Data for this task Start Marker
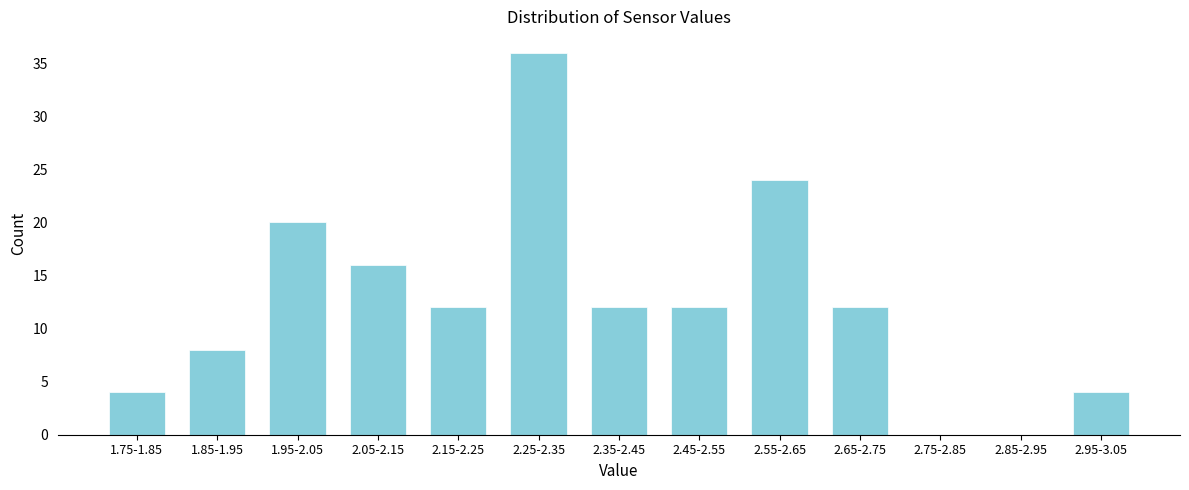

Reading right to left, what are all the values shown in this chart?

2.95-3.05=4	2.85-2.95=0	2.75-2.85=0	2.65-2.75=12	2.55-2.65=24	2.45-2.55=12	2.35-2.45=12	2.25-2.35=36	2.15-2.25=12	2.05-2.15=16	1.95-2.05=20	1.85-1.95=8	1.75-1.85=4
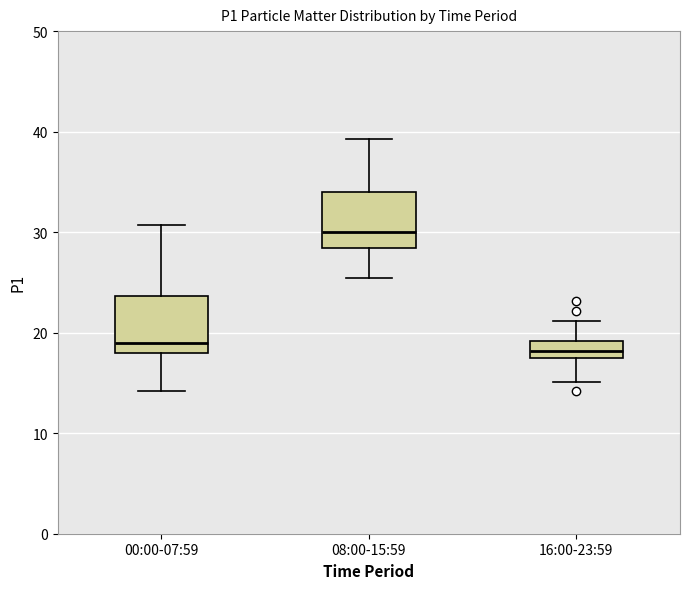

Reading left to right, read every box against the y-axis: the position of its median line, the range the box covers, and the ends of its whiskers. The values are not printed on the chart, so give them approximately, as read against the axis.

00:00-07:59: median 19, box 18 to 24, whiskers 14 to 31
08:00-15:59: median 30, box 28 to 34, whiskers 25 to 39
16:00-23:59: median 18, box 17 to 19, whiskers 15 to 21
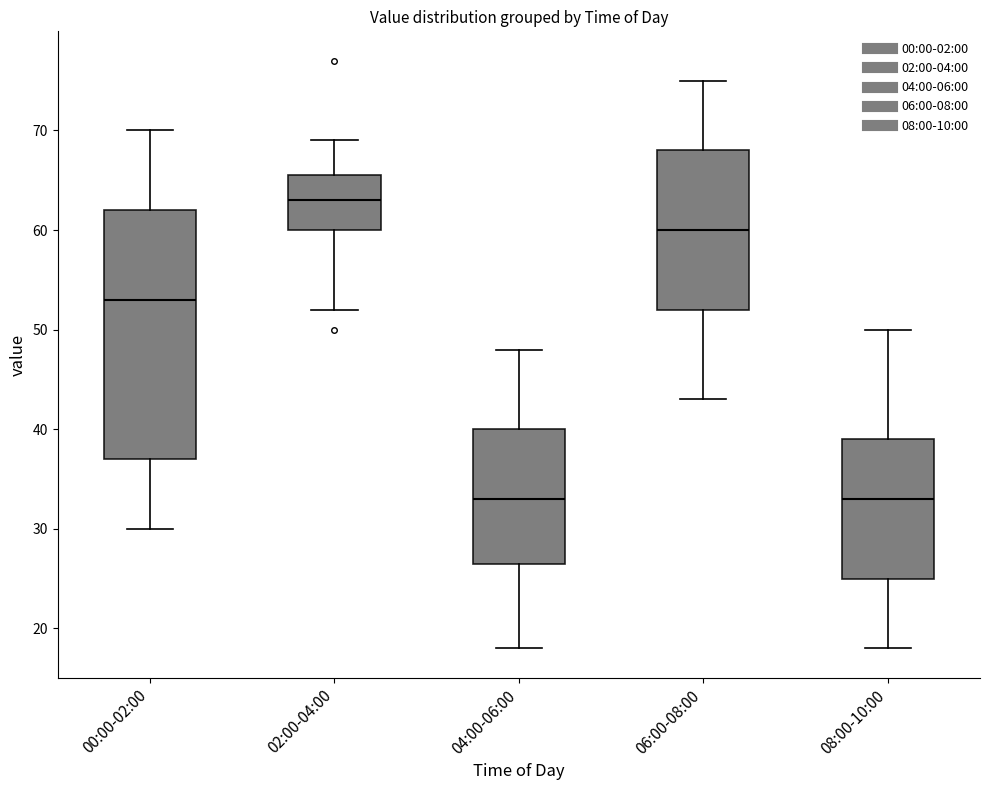

Where does the lower whisker of the box for 00:00-02:00 end on the y-axis? The values are not printed on the chart, so give them approximately, as read against the axis.

30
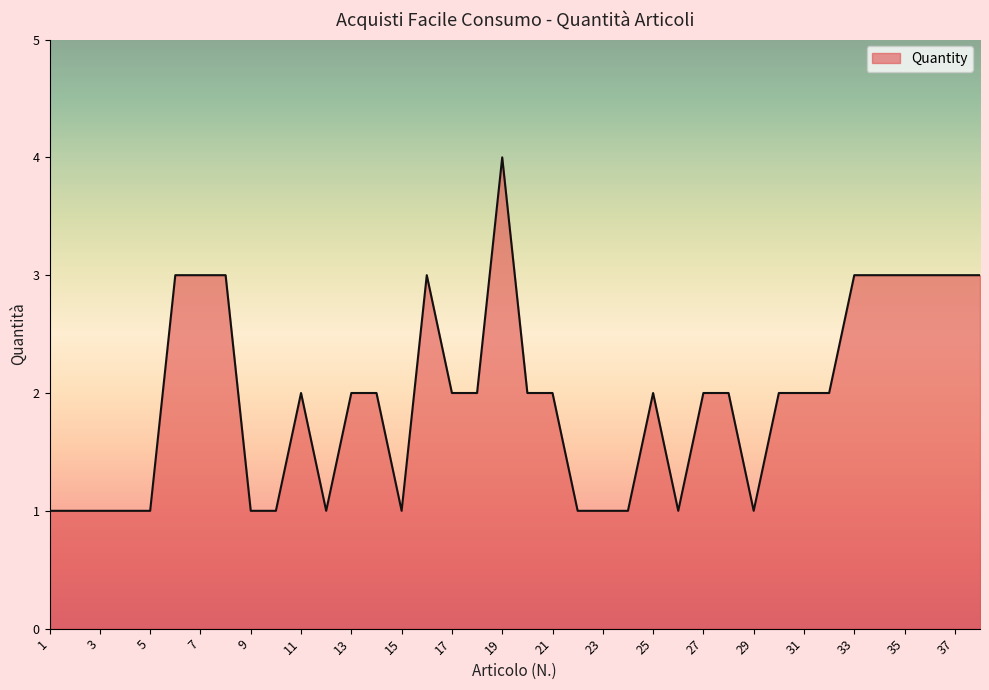

What is the greatest value displayed?

4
Data for this task End Marker
Instruction. Copy out the entries again, word for word, starting with the line that contains "Where does the" and continuing through the end of the entries. Leave the pictures out.

Solution below.
Where does the lower whisker of the box for 00:00-02:00 end on the y-axis? The values are not printed on the chart, so give them approximately, as read against the axis.

30

What is the greatest value displayed?

4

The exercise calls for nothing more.